**WORK ORDER:**
Set every entry down again, unchanged, picture-free.

(Collected data)
---*---

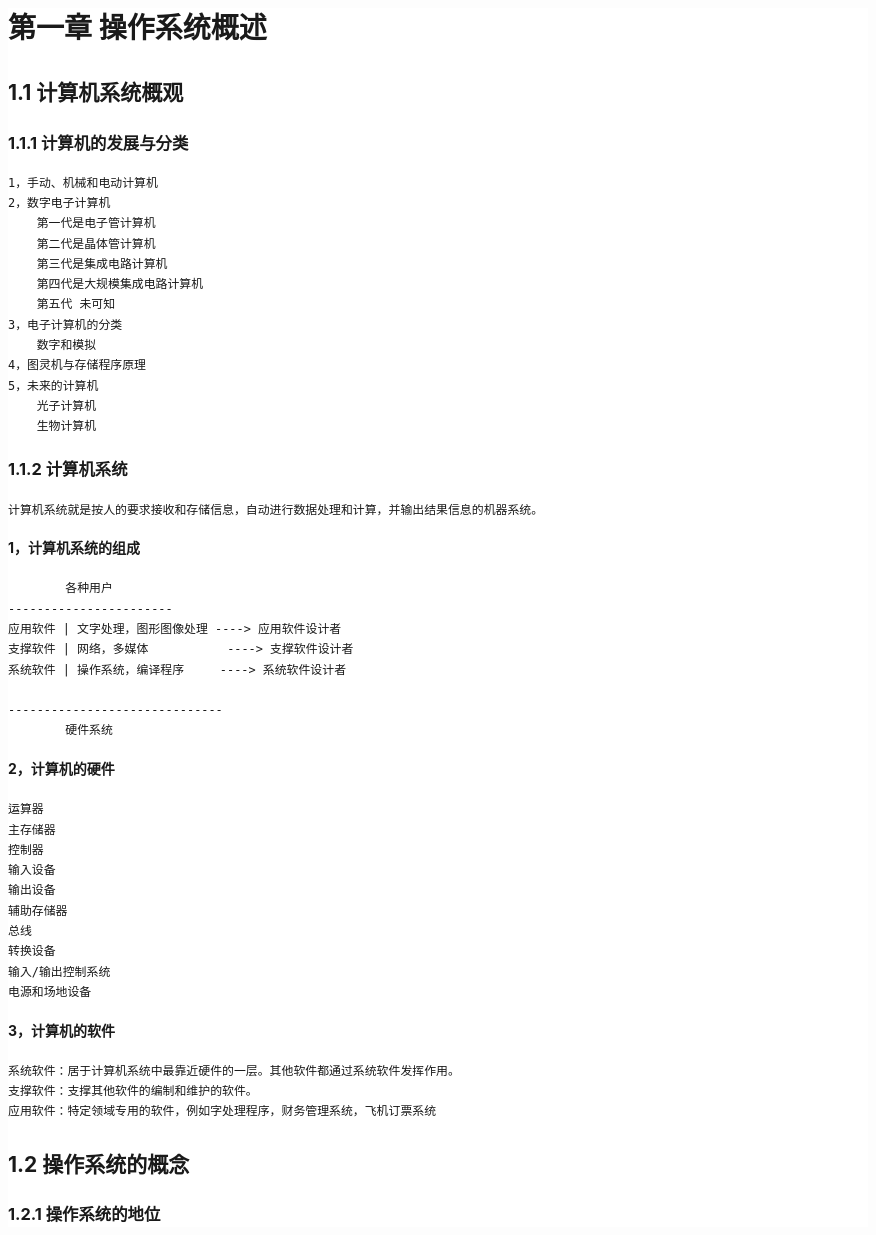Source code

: # 第一章 操作系统概述
## 1.1 计算机系统概观
### 1.1.1 计算机的发展与分类
    
    1，手动、机械和电动计算机
    2，数字电子计算机
        第一代是电子管计算机
        第二代是晶体管计算机
        第三代是集成电路计算机
        第四代是大规模集成电路计算机
        第五代 未可知
    3，电子计算机的分类
        数字和模拟
    4，图灵机与存储程序原理
    5，未来的计算机
        光子计算机
        生物计算机
### 1.1.2 计算机系统
    计算机系统就是按人的要求接收和存储信息，自动进行数据处理和计算，并输出结果信息的机器系统。
#### 1，计算机系统的组成
    

            各种用户
    -----------------------
    应用软件 | 文字处理，图形图像处理 ----> 应用软件设计者
    支撑软件 | 网络，多媒体           ----> 支撑软件设计者
    系统软件 | 操作系统，编译程序     ----> 系统软件设计者
    
    ------------------------------
            硬件系统
#### 2，计算机的硬件
    
    运算器
    主存储器
    控制器
    输入设备
    输出设备
    辅助存储器
    总线
    转换设备
    输入/输出控制系统
    电源和场地设备
#### 3，计算机的软件
    
    系统软件：居于计算机系统中最靠近硬件的一层。其他软件都通过系统软件发挥作用。
    支撑软件：支撑其他软件的编制和维护的软件。
    应用软件：特定领域专用的软件，例如字处理程序，财务管理系统，飞机订票系统
    
## 1.2 操作系统的概念
### 1.2.1 操作系统的地位
    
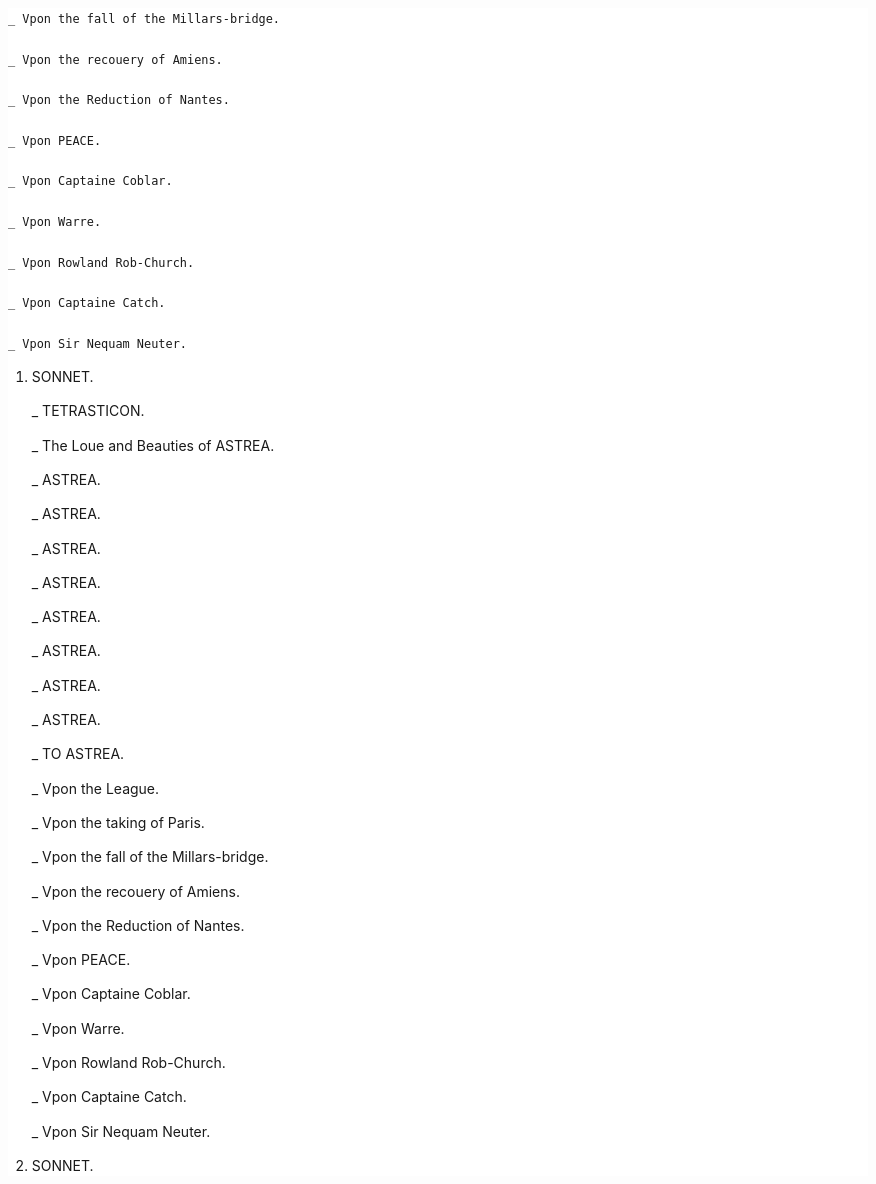     _ Vpon the fall of the Millars-bridge.

    _ Vpon the recouery of Amiens.

    _ Vpon the Reduction of Nantes.

    _ Vpon PEACE.

    _ Vpon Captaine Coblar.

    _ Vpon Warre.

    _ Vpon Rowland Rob-Church.

    _ Vpon Captaine Catch.

    _ Vpon Sir Nequam Neuter.

1. SONNET.

    _ TETRASTICON.

    _ The Loue and Beauties of ASTREA.

    _ ASTREA.

    _ ASTREA.

    _ ASTREA.

    _ ASTREA.

    _ ASTREA.

    _ ASTREA.

    _ ASTREA.

    _ ASTREA.

    _ TO ASTREA.

    _ Vpon the League.

    _ Vpon the taking of Paris.

    _ Vpon the fall of the Millars-bridge.

    _ Vpon the recouery of Amiens.

    _ Vpon the Reduction of Nantes.

    _ Vpon PEACE.

    _ Vpon Captaine Coblar.

    _ Vpon Warre.

    _ Vpon Rowland Rob-Church.

    _ Vpon Captaine Catch.

    _ Vpon Sir Nequam Neuter.

1. SONNET.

---*---

**SOLUTION TO THE EXERCISE:**
Source code

: # 第一章 操作系统概述
## 1.1 计算机系统概观
### 1.1.1 计算机的发展与分类
    
    1，手动、机械和电动计算机
    2，数字电子计算机
        第一代是电子管计算机
        第二代是晶体管计算机
        第三代是集成电路计算机
        第四代是大规模集成电路计算机
        第五代 未可知
    3，电子计算机的分类
        数字和模拟
    4，图灵机与存储程序原理
    5，未来的计算机
        光子计算机
        生物计算机
### 1.1.2 计算机系统
    计算机系统就是按人的要求接收和存储信息，自动进行数据处理和计算，并输出结果信息的机器系统。
#### 1，计算机系统的组成
    

            各种用户
    -----------------------
    应用软件 | 文字处理，图形图像处理 ----> 应用软件设计者
    支撑软件 | 网络，多媒体           ----> 支撑软件设计者
    系统软件 | 操作系统，编译程序     ----> 系统软件设计者
    
    ------------------------------
            硬件系统
#### 2，计算机的硬件
    
    运算器
    主存储器
    控制器
    输入设备
    输出设备
    辅助存储器
    总线
    转换设备
    输入/输出控制系统
    电源和场地设备
#### 3，计算机的软件
    
    系统软件：居于计算机系统中最靠近硬件的一层。其他软件都通过系统软件发挥作用。
    支撑软件：支撑其他软件的编制和维护的软件。
    应用软件：特定领域专用的软件，例如字处理程序，财务管理系统，飞机订票系统
    
## 1.2 操作系统的概念
### 1.2.1 操作系统的地位
    
     _ Vpon the fall of the Millars-bridge.

    _ Vpon the recouery of Amiens.

    _ Vpon the Reduction of Nantes.

    _ Vpon PEACE.

    _ Vpon Captaine Coblar.

    _ Vpon Warre.

    _ Vpon Rowland Rob-Church.

    _ Vpon Captaine Catch.

    _ Vpon Sir Nequam Neuter.

1. SONNET.

    _ TETRASTICON.

    _ The Loue and Beauties of ASTREA.

    _ ASTREA.

    _ ASTREA.

    _ ASTREA.

    _ ASTREA.

    _ ASTREA.

    _ ASTREA.

    _ ASTREA.

    _ ASTREA.

    _ TO ASTREA.

    _ Vpon the League.

    _ Vpon the taking of Paris.

    _ Vpon the fall of the Millars-bridge.

    _ Vpon the recouery of Amiens.

    _ Vpon the Reduction of Nantes.

    _ Vpon PEACE.

    _ Vpon Captaine Coblar.

    _ Vpon Warre.

    _ Vpon Rowland Rob-Church.

    _ Vpon Captaine Catch.

    _ Vpon Sir Nequam Neuter.

1. SONNET.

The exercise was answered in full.